Среди обычных слов причита — «милый мой сыночек, да куда же это ты собрался, в какую темную путь-дороженьку?..» — Василиса протяжно выкрикивала слова своей материнской жалобы на то, что ее сына хотят проводить в последнюю дорогу не по отчему обычаю. И она, родная его мать, просила у него прощения в том окаянном грехе.
Громкий голос Василисы уже услышали соседи. Дверь то и дело хлопала, в избе запахло снегом и овчиной. Кто-то погасил лампу: на дворе совсем рассвело.
Бабы слушали старую Василису, качали головами, всхлипывали. Тут монашка тихонько рассказала, что Степан перед смертью осенил себя крестным знамением и велел похоронить по-христиански. «Святая икона! Сама видала-слыхала!» — твердила монашка и мелко-мелко крестилась.

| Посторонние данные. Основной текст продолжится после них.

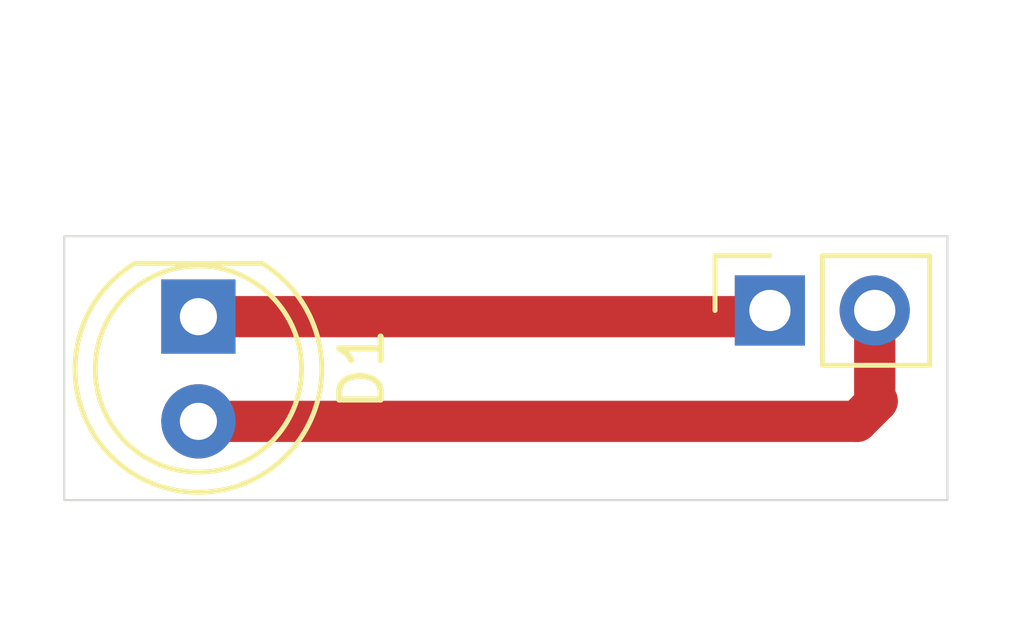
<source format=kicad_pcb>
(kicad_pcb
	(version 20240108)
	(generator "pcbnew")
	(generator_version "8.0")
	(general
		(thickness 1.6)
		(legacy_teardrops no)
	)
	(paper "A4")
	(layers
		(0 "F.Cu" signal)
		(31 "B.Cu" signal)
		(32 "B.Adhes" user "B.Adhesive")
		(33 "F.Adhes" user "F.Adhesive")
		(34 "B.Paste" user)
		(35 "F.Paste" user)
		(36 "B.SilkS" user "B.Silkscreen")
		(37 "F.SilkS" user "F.Silkscreen")
		(38 "B.Mask" user)
		(39 "F.Mask" user)
		(40 "Dwgs.User" user "User.Drawings")
		(41 "Cmts.User" user "User.Comments")
		(42 "Eco1.User" user "User.Eco1")
		(43 "Eco2.User" user "User.Eco2")
		(44 "Edge.Cuts" user)
		(45 "Margin" user)
		(46 "B.CrtYd" user "B.Courtyard")
		(47 "F.CrtYd" user "F.Courtyard")
		(48 "B.Fab" user)
		(49 "F.Fab" user)
		(50 "User.1" user)
		(51 "User.2" user)
		(52 "User.3" user)
		(53 "User.4" user)
		(54 "User.5" user)
		(55 "User.6" user)
		(56 "User.7" user)
		(57 "User.8" user)
		(58 "User.9" user)
	)
	(setup
		(pad_to_mask_clearance 0)
		(allow_soldermask_bridges_in_footprints no)
		(pcbplotparams
			(layerselection 0x00010fc_ffffffff)
			(plot_on_all_layers_selection 0x0000000_00000000)
			(disableapertmacros no)
			(usegerberextensions no)
			(usegerberattributes yes)
			(usegerberadvancedattributes yes)
			(creategerberjobfile yes)
			(dashed_line_dash_ratio 12.000000)
			(dashed_line_gap_ratio 3.000000)
			(svgprecision 4)
			(plotframeref no)
			(viasonmask no)
			(mode 1)
			(useauxorigin no)
			(hpglpennumber 1)
			(hpglpenspeed 20)
			(hpglpendiameter 15.000000)
			(pdf_front_fp_property_popups yes)
			(pdf_back_fp_property_popups yes)
			(dxfpolygonmode yes)
			(dxfimperialunits yes)
			(dxfusepcbnewfont yes)
			(psnegative no)
			(psa4output no)
			(plotreference yes)
			(plotvalue yes)
			(plotfptext yes)
			(plotinvisibletext no)
			(sketchpadsonfab no)
			(subtractmaskfromsilk no)
			(outputformat 1)
			(mirror no)
			(drillshape 1)
			(scaleselection 1)
			(outputdirectory "")
		)
	)
	(net 0 "")
	(net 1 "Net-(D1-K)")
	(net 2 "Net-(D1-A)")
	(footprint "LED_THT:LED_D5.0mm" (layer "F.Cu") (at 3.15 1.95 -90))
	(footprint "Connector_PinSocket_2.54mm:PinSocket_1x02_P2.54mm_Vertical" (layer "F.Cu") (at 17 1.8 90))
	(gr_rect
		(start -0.1 0)
		(end 21.3 6.4)
		(stroke
			(width 0.05)
			(type default)
		)
		(fill none)
		(layer "Edge.Cuts")
		(uuid "1767384c-276b-4359-99ca-34b9091f9a75")
	)
	(segment
		(start 16.85 1.95)
		(end 17 1.8)
		(width 1)
		(layer "F.Cu")
		(net 1)
		(uuid "284d0a51-e34d-4dfc-a683-69b94bb826f4")
	)
	(segment
		(start 3.15 1.95)
		(end 16.85 1.95)
		(width 1)
		(layer "F.Cu")
		(net 1)
		(uuid "606496c5-e981-4255-849d-7b931e7aade4")
	)
	(segment
		(start 19.11 4.49)
		(end 19.6 4)
		(width 1)
		(layer "F.Cu")
		(net 2)
		(uuid "38deb225-6c8b-4daf-890c-d93d1aca9d33")
	)
	(segment
		(start 19.54 3.94)
		(end 19.54 1.8)
		(width 1)
		(layer "F.Cu")
		(net 2)
		(uuid "4aeefc95-54d4-4349-8191-461441a7862b")
	)
	(segment
		(start 3.15 4.49)
		(end 19.11 4.49)
		(width 1)
		(layer "F.Cu")
		(net 2)
		(uuid "85be8411-6409-4318-b83b-d691e9653939")
	)
	(segment
		(start 19.6 4)
		(end 19.54 3.94)
		(width 1)
		(layer "F.Cu")
		(net 2)
		(uuid "967dd276-6acc-4b1e-9a3f-6764088bae93")
	)
)

</source>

Удивительная весть быстро облетела избу и понеслась по Утевке. Подтвердить ее или опровергнуть могла только одна Татьяна. Но она маялась в трудных родах.
Пока растерянный Карасев бегал из сельсовета в избу Ремнева и обратно, не зная, что предпринять, старая Василиса заставила убрать флаг, вложила в руки Степана иконку, обвила его лоб молитвенным венчиком. Портрет Ленина снять не решились и занавесили его простынкой. У изголовья покойного, на высоком столике положили толстый растрепанный псалтырь, а возле него поставили тяжелую икону в серебряной ризе с восковыми цветами. «Главная» утевская монашка — нестарая дородная женщина в черных шелестящих одеждах — вздела на нос очки, перевязанные веревочками, и принялась читать заупокойные молитвы.
Читала она так четко и вразумительно, с такими ласковыми, укоряющими нотками в голосе, что женщины вокруг стали громко всхлипывать. Кое-кто повалился на колени и надолго покаянно припал лбом к полу.
О маленьком Ремневе все позабыли.
А он, потерянный, опухший от слез, недвижимо стоял за круглой железной голландкой и смотрел не отрываясь на мертвое, до непонятности чужое лицо отца с венчиком на лбу.
Все кипело в Феде от горя и от гнева: не мог он, ничего не мог сделать с толстой нелюбимой бабкой!
Подумать только: в их избе поют молитвы! И портрет Ленина занавесили, флаг сунули за голландку. Федя взял флаг — еще уронят на пол! — теперь ему только и оставалось, что прятаться за печкой да стискивать гладкое древко до боли в пальцах.
Избу распирало от народа, окна помутнели, с них полила испарина. Скоро люди заполнили тесный двор и улицу перед избой. Здесь сосредоточилась вся жизнь Утевки, сюда хлынули не только кривушинские и карабановские жители, но и с самых дальних улиц.